Over 100 million U.S. adults have high blood pressure, and less than half have it under control. To recognize health care organizations that are doing their part to improve the national BP-control rate and prevent deadly heart attacks and strokes, the AMA and the American Heart Association (AHA) have honored more than 800 physician practices and health systems across the country through the Target: BP Recognition Program.
More than 8.7 million people with high blood pressure are cared for by health care organizations that are among this year’s 802 program participants. The Target: BP Recognition Program celebrates physician practices and health systems that are making the management of hypertension a priority through two levels of recognition—Gold Status and Participation Status.
Recognition awards for 2018 are based on self-reported data submitted by Target: BP™ registrants for the 2017 calendar year.
Physicians, practices and health systems that reached a control rate of 70 percent or higher in the patient population they serve received Gold Status recognition—the highest level of achievement in the program.
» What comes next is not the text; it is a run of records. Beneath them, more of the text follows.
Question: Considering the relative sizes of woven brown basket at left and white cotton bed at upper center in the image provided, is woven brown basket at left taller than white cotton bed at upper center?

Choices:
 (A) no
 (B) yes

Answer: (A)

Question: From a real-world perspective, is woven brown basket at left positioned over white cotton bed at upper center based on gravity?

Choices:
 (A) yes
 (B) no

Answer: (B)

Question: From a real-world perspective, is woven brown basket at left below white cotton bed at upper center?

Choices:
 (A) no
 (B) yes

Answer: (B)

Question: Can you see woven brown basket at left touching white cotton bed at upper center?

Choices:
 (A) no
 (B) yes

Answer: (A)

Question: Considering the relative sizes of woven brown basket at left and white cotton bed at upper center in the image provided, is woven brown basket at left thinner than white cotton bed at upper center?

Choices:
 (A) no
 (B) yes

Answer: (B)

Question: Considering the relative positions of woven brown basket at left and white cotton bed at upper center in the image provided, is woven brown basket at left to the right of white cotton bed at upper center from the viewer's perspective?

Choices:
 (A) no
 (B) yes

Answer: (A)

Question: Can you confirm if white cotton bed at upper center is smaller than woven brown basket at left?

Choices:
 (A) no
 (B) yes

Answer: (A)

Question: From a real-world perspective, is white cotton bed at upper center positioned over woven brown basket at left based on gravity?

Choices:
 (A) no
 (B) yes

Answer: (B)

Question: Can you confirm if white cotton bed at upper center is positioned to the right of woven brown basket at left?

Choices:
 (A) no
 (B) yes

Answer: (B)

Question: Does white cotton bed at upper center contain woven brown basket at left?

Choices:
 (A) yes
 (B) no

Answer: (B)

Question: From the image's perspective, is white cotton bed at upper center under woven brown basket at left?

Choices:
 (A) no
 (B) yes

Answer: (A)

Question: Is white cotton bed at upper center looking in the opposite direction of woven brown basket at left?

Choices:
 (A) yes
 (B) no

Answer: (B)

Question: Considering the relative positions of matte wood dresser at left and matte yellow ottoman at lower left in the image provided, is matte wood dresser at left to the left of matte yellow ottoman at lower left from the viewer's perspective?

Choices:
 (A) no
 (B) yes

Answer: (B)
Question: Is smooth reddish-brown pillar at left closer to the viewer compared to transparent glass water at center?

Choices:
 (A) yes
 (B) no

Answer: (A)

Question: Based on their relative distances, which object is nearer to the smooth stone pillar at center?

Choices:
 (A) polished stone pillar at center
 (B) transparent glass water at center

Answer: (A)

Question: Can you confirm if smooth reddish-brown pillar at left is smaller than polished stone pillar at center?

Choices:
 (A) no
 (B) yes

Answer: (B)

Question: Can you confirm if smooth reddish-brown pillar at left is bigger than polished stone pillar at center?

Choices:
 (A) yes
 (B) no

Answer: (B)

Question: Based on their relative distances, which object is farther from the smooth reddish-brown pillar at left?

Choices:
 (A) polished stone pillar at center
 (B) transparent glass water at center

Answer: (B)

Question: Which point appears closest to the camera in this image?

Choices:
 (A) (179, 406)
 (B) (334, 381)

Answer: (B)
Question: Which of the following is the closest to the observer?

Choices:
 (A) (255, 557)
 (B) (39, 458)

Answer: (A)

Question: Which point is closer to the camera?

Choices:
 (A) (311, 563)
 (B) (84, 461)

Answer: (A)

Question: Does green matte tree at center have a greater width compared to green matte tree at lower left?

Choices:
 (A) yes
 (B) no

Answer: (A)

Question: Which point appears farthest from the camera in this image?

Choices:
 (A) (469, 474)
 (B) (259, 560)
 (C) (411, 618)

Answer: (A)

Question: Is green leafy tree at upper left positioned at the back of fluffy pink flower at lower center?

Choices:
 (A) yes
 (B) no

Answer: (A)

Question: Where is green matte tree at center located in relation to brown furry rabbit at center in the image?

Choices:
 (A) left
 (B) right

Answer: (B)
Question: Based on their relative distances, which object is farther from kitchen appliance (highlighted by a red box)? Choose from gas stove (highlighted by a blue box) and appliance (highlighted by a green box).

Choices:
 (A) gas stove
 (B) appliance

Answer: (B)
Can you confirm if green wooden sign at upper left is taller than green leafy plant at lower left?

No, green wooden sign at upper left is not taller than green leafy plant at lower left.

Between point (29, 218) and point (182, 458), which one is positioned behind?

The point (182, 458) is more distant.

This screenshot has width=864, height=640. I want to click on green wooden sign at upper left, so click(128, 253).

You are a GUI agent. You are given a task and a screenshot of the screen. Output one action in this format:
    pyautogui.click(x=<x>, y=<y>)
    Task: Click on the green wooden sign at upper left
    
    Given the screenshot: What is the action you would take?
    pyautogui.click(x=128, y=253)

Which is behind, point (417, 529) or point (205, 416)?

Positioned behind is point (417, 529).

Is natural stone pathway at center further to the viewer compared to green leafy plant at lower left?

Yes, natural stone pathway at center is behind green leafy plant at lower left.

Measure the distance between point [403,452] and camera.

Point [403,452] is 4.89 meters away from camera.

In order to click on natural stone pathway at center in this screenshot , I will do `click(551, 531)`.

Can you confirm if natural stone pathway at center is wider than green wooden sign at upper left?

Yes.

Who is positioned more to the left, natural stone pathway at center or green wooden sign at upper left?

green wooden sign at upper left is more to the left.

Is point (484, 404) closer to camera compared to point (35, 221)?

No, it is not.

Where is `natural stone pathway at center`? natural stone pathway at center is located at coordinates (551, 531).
Nearly half of those who participated in the program received Gold Status, achieving an average of 77 percent BP control among their patients with hypertension. Participation Status recognizes physician practices for their submitted data and commitment to cutting their share of adult patients with uncontrolled BP.
“Although we have the tools to effectively treat high blood pressure, many patients face a variety of barriers making it difficult to successfully manage the condition. Target: BP is meant to facilitate ways around those barriers,” said AMA President Barbara L. McAneny, MD. “We applaud the physicians who are already working hard to control their patients’ blood pressure.”
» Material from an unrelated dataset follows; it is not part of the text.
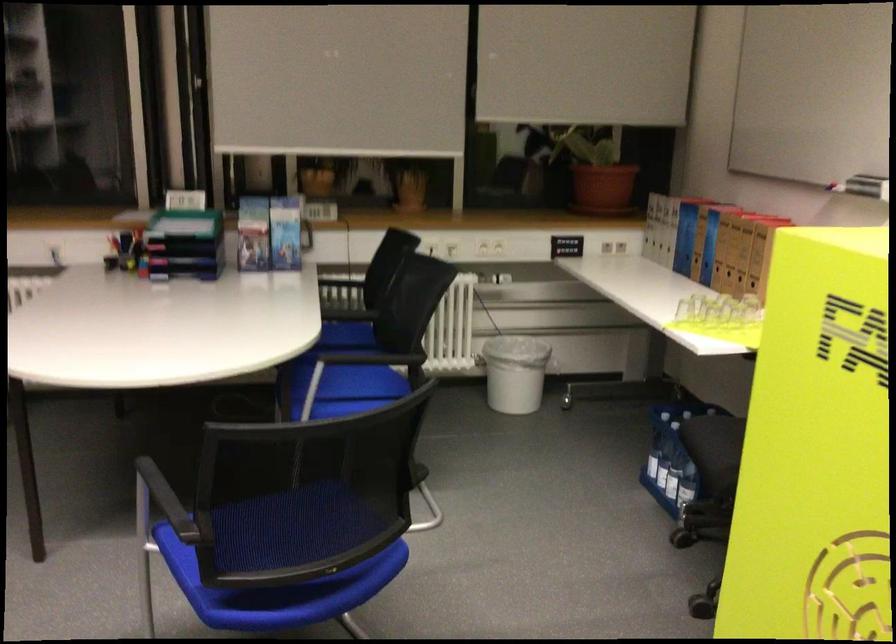
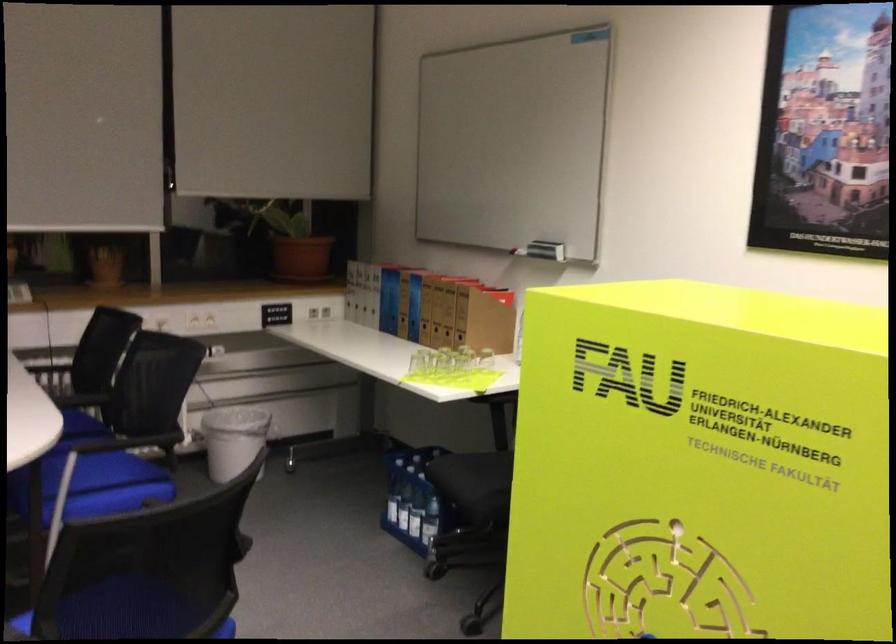
Locate, in the second image, the point that corresponds to point (653, 451) in the first image.

(392, 500)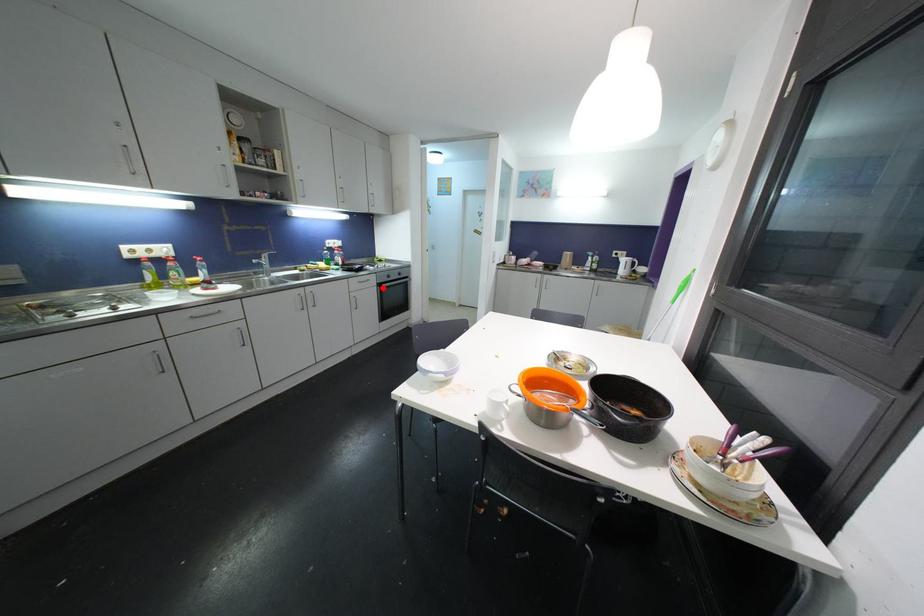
“And, because we know that improving control rates by just a few percentage points can lead to tens of thousands of additional hypertensive patients with controlled blood pressure, we will continue to urge more physician practices, health systems and patients to join this effort to prioritize blood pressure control,” she added.
The Recognition Program is an extension of Target: BP, a national initiative that is the result of an AMA-AHA partnership. More than 1,650 physician practices and health systems nationwide have joined the effort since 2015, sharing a common goal to reduce the number of adult patients with uncontrolled BP and improve health outcomes associated with heart disease.
“By increasing the national blood pressure control rate, we will be able to save many more lives and improve health outcomes for patients throughout the nation,” said Dr. McAneny.
One organization that received Gold Status recognition is the Utica Park Clinic in Tulsa, Oklahoma, one of 340 clinics receiving the highest honor this year.
“The Target: BP program helped us to standardize our procedure for blood-pressure determination across the clinic as a whole, thus leading to improved patient outcomes and quality of care delivery,” said Thomas Mihelich, MD, chief quality officer at Utica Park Clinic.
Each year, participating medical groups will submit information about their adult patient populations. The submission data includes the number of patients by age group, ethnicity and gender. The information submitted also includes the total number of adult patients with hypertension and those with controlled hypertension. Data from 2018 will be submitted in the first half of 2019, with participants notified of recognition status in the fall. Registration is open to all medical practices.